• **Work task**: Every record should be written out exactly, with the pictures left out.

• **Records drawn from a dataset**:
*** Begin section ***
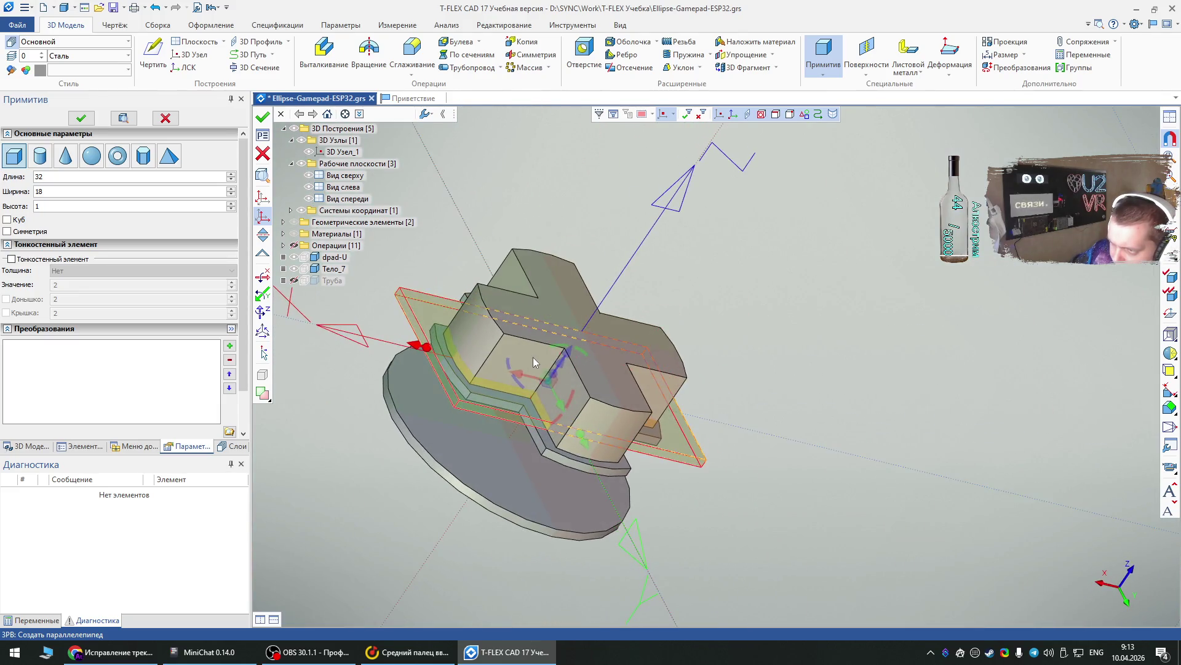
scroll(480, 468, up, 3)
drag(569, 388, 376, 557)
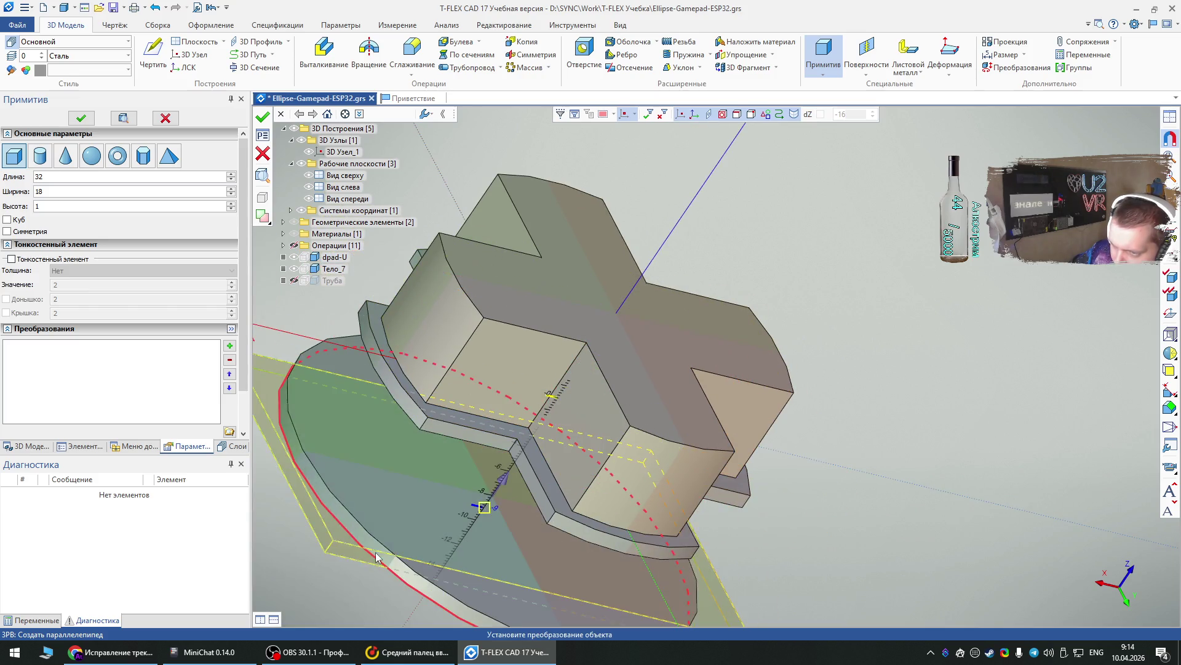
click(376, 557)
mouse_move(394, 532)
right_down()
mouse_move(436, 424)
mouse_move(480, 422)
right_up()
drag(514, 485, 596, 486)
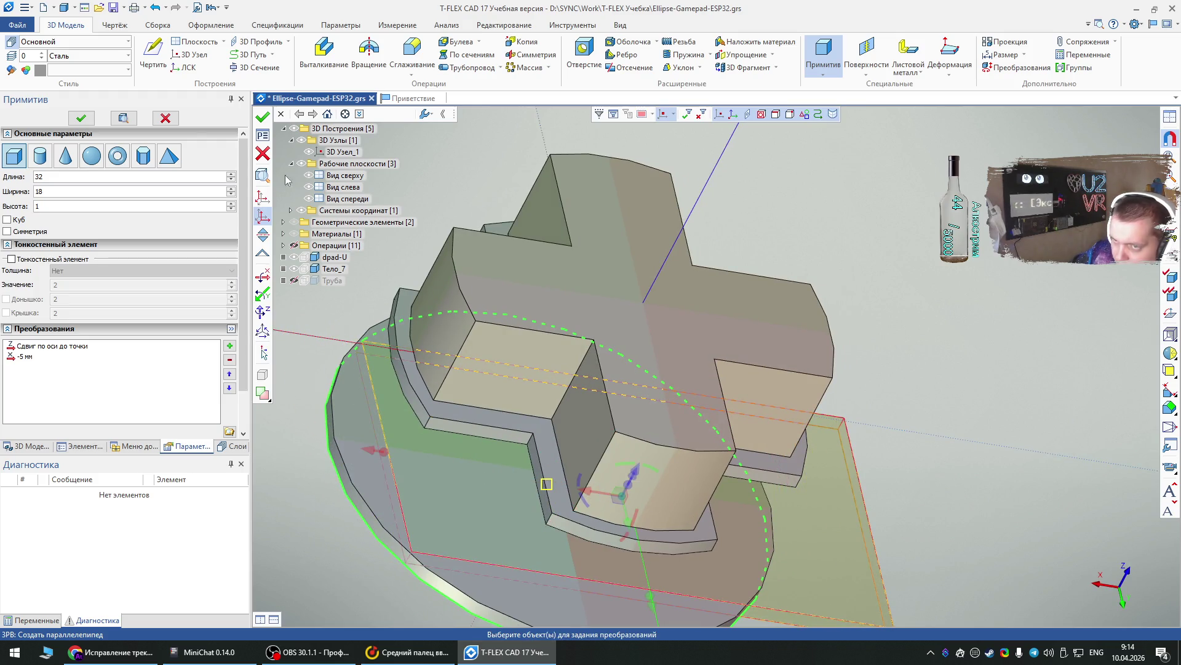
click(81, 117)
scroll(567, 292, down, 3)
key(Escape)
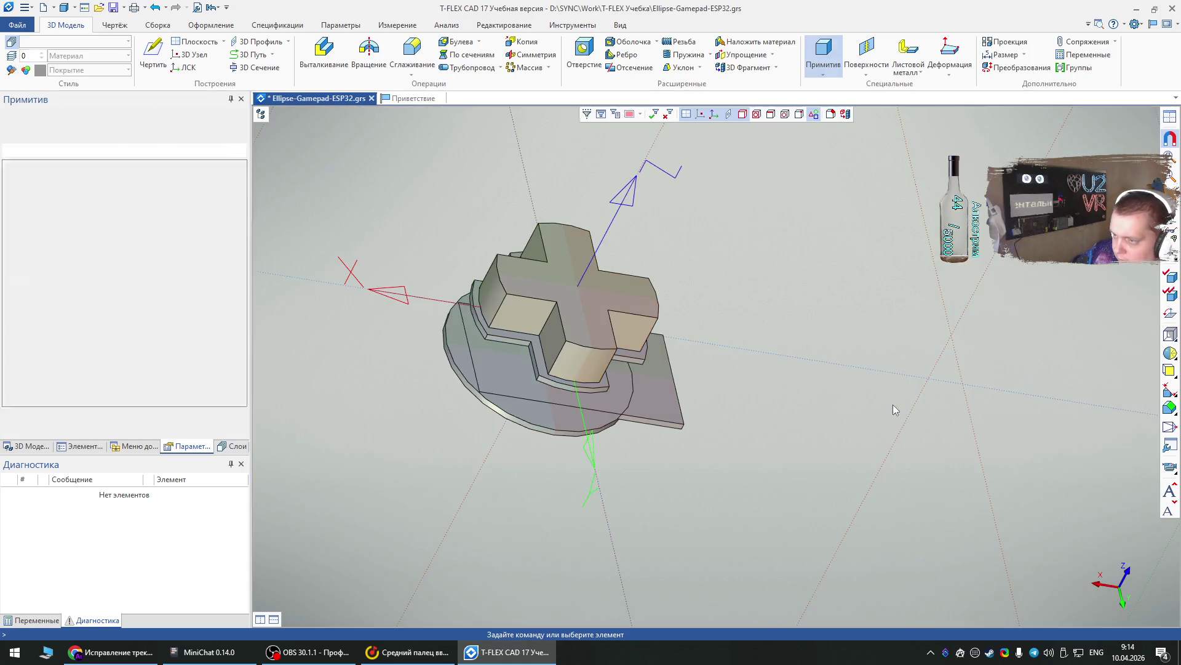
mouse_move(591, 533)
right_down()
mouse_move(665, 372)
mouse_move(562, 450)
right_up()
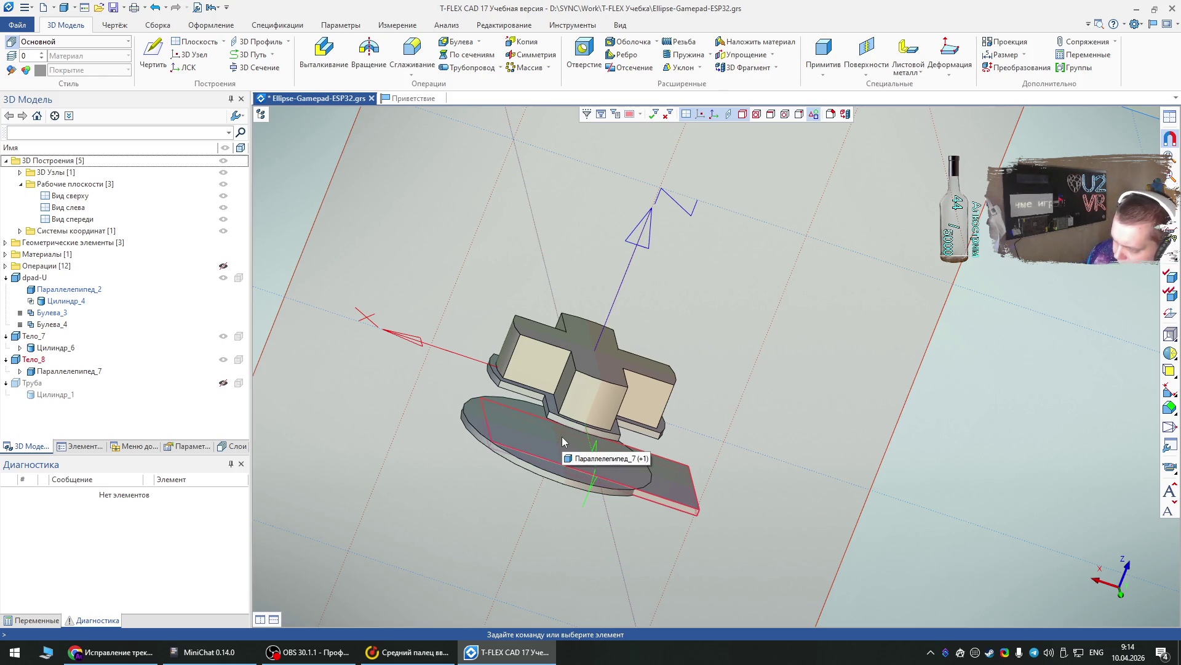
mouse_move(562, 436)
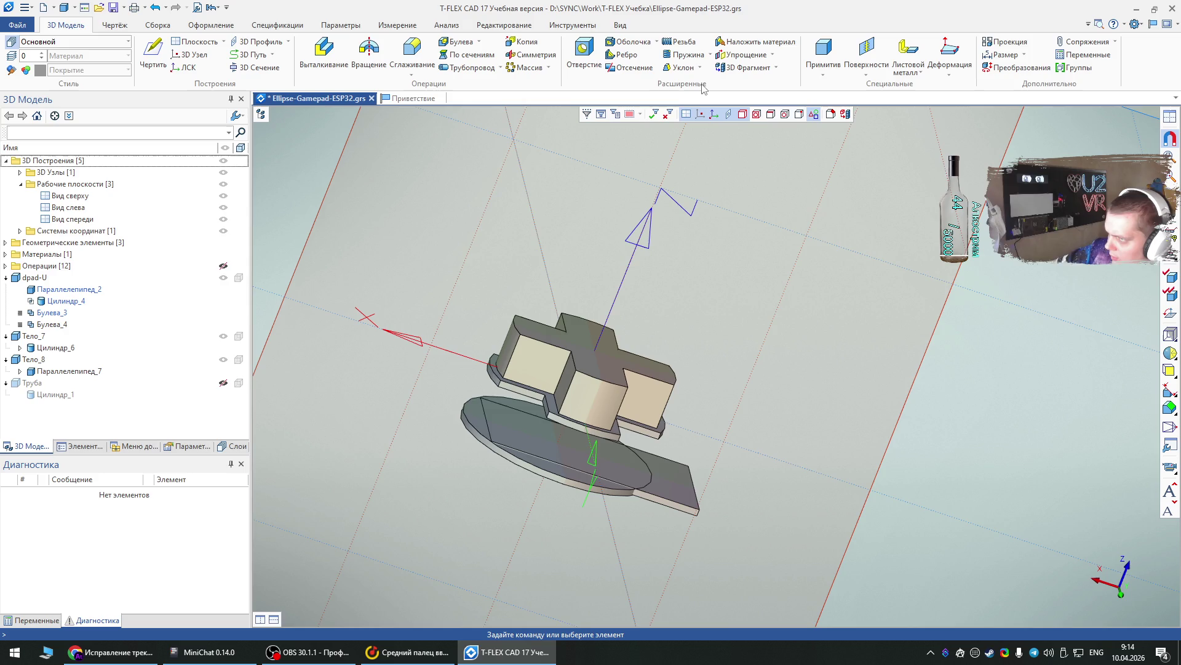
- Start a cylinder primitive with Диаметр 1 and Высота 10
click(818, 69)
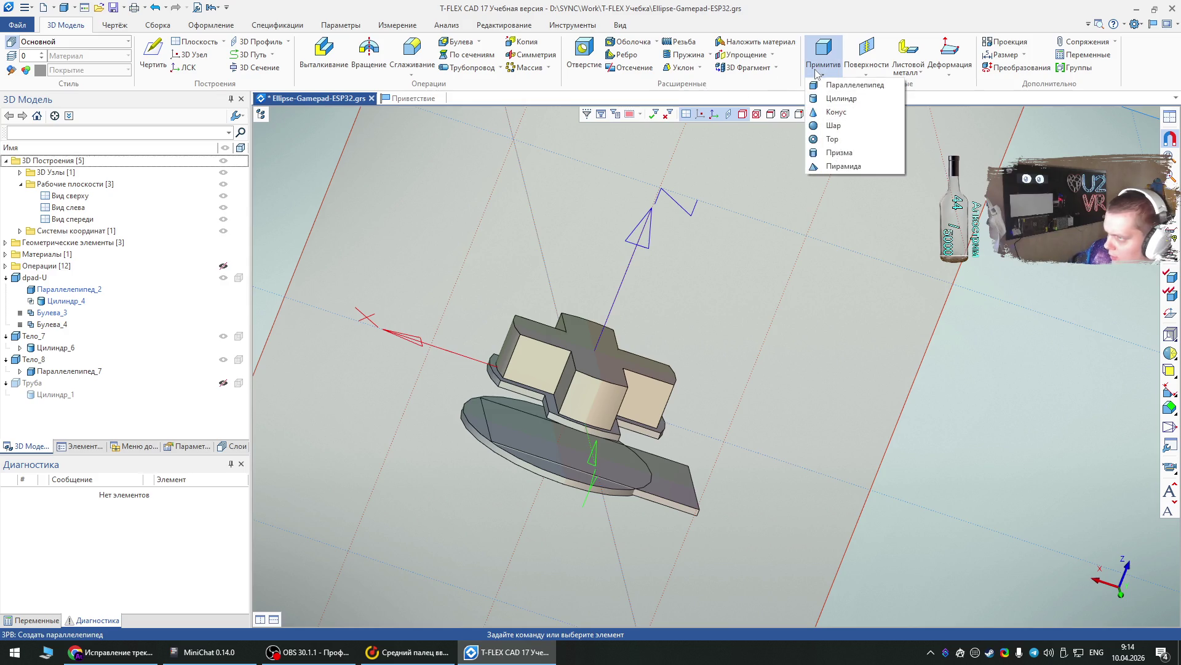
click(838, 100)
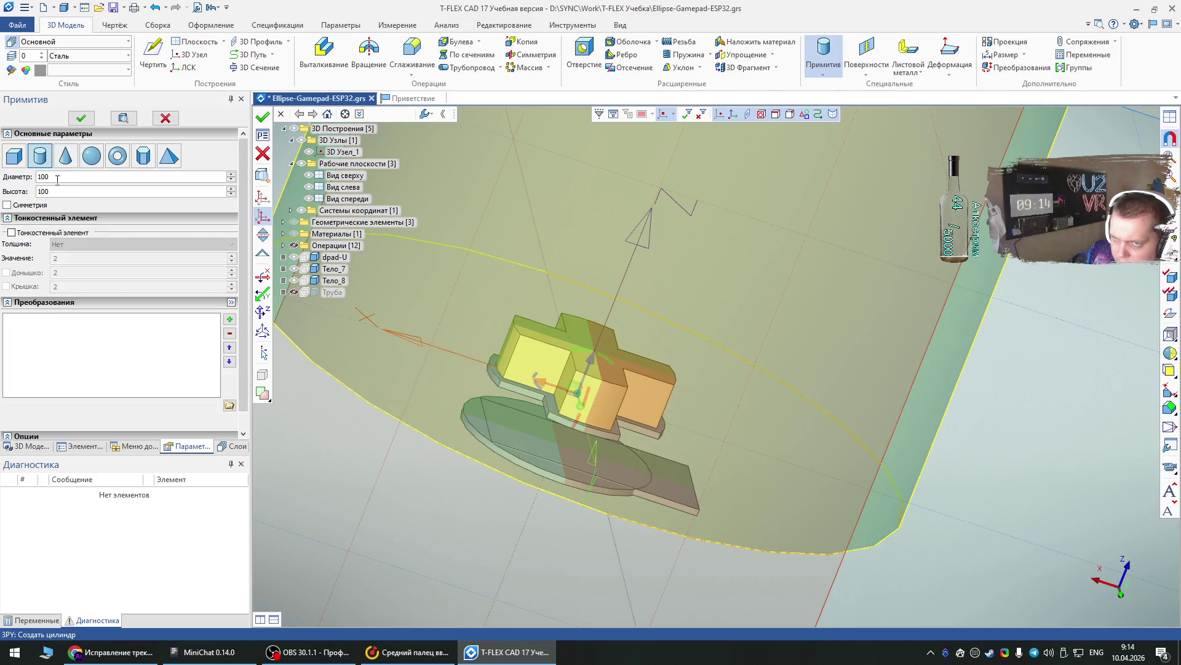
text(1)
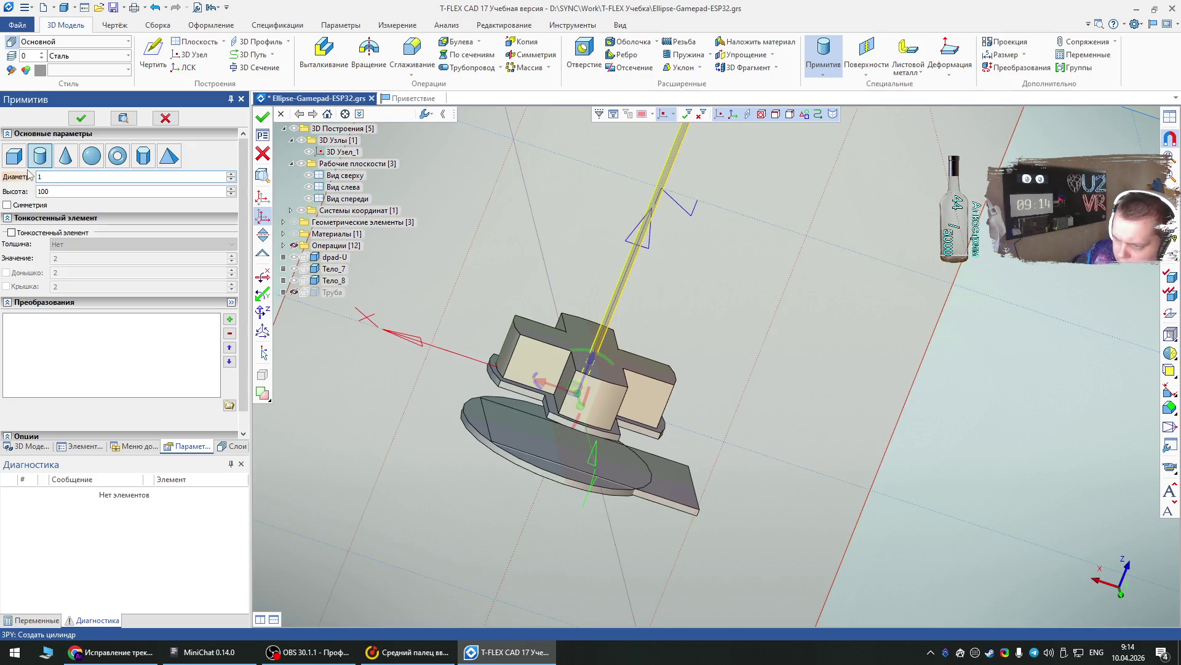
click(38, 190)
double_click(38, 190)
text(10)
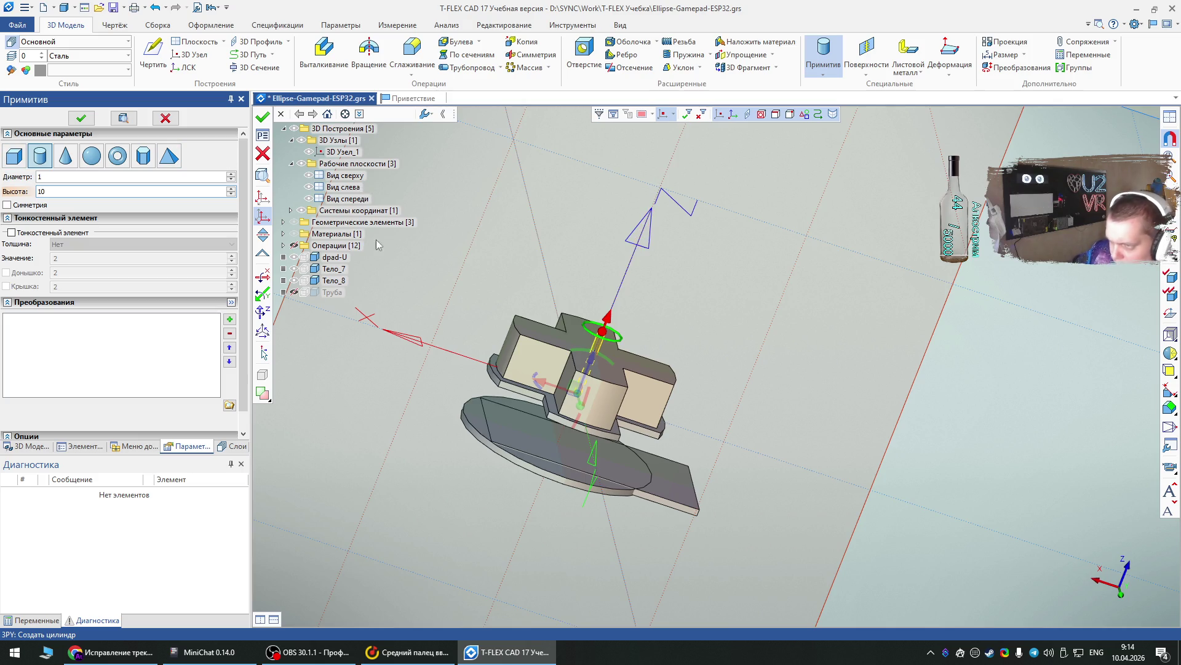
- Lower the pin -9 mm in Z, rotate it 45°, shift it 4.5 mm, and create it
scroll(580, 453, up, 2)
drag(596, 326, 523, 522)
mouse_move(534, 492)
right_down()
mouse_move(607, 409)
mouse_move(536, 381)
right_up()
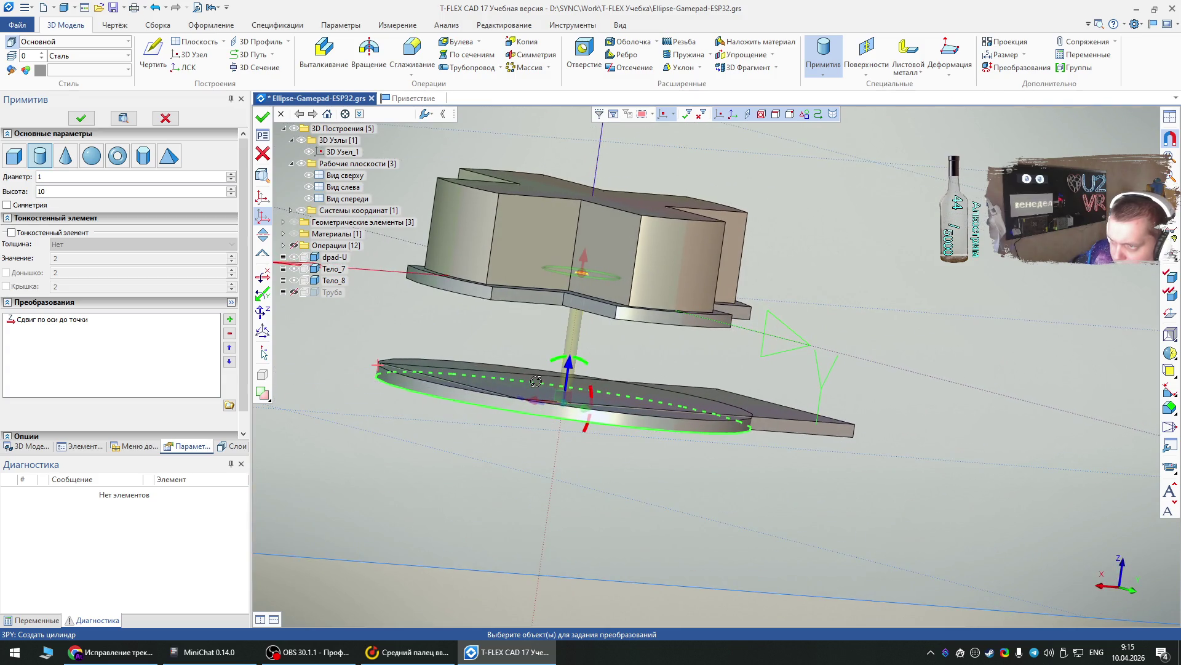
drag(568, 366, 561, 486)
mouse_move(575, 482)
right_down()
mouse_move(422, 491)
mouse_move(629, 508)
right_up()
*** End section ***
• **Response to the exercise**:
scroll(480, 468, up, 3)
drag(569, 388, 376, 557)
click(376, 557)
mouse_move(394, 532)
right_down()
mouse_move(436, 424)
mouse_move(480, 422)
right_up()
drag(514, 485, 596, 486)
click(81, 117)
scroll(567, 292, down, 3)
key(Escape)
mouse_move(591, 533)
right_down()
mouse_move(665, 372)
mouse_move(562, 450)
right_up()
mouse_move(562, 436)
- Start a cylinder primitive with Диаметр 1 and Высота 10
click(818, 69)
click(838, 100)
text(1)
click(38, 190)
double_click(38, 190)
text(10)
- Lower the pin -9 mm in Z, rotate it 45°, shift it 4.5 mm, and create it
scroll(580, 453, up, 2)
drag(596, 326, 523, 522)
mouse_move(534, 492)
right_down()
mouse_move(607, 409)
mouse_move(536, 381)
right_up()
drag(568, 366, 561, 486)
mouse_move(575, 482)
right_down()
mouse_move(422, 491)
mouse_move(629, 508)
right_up()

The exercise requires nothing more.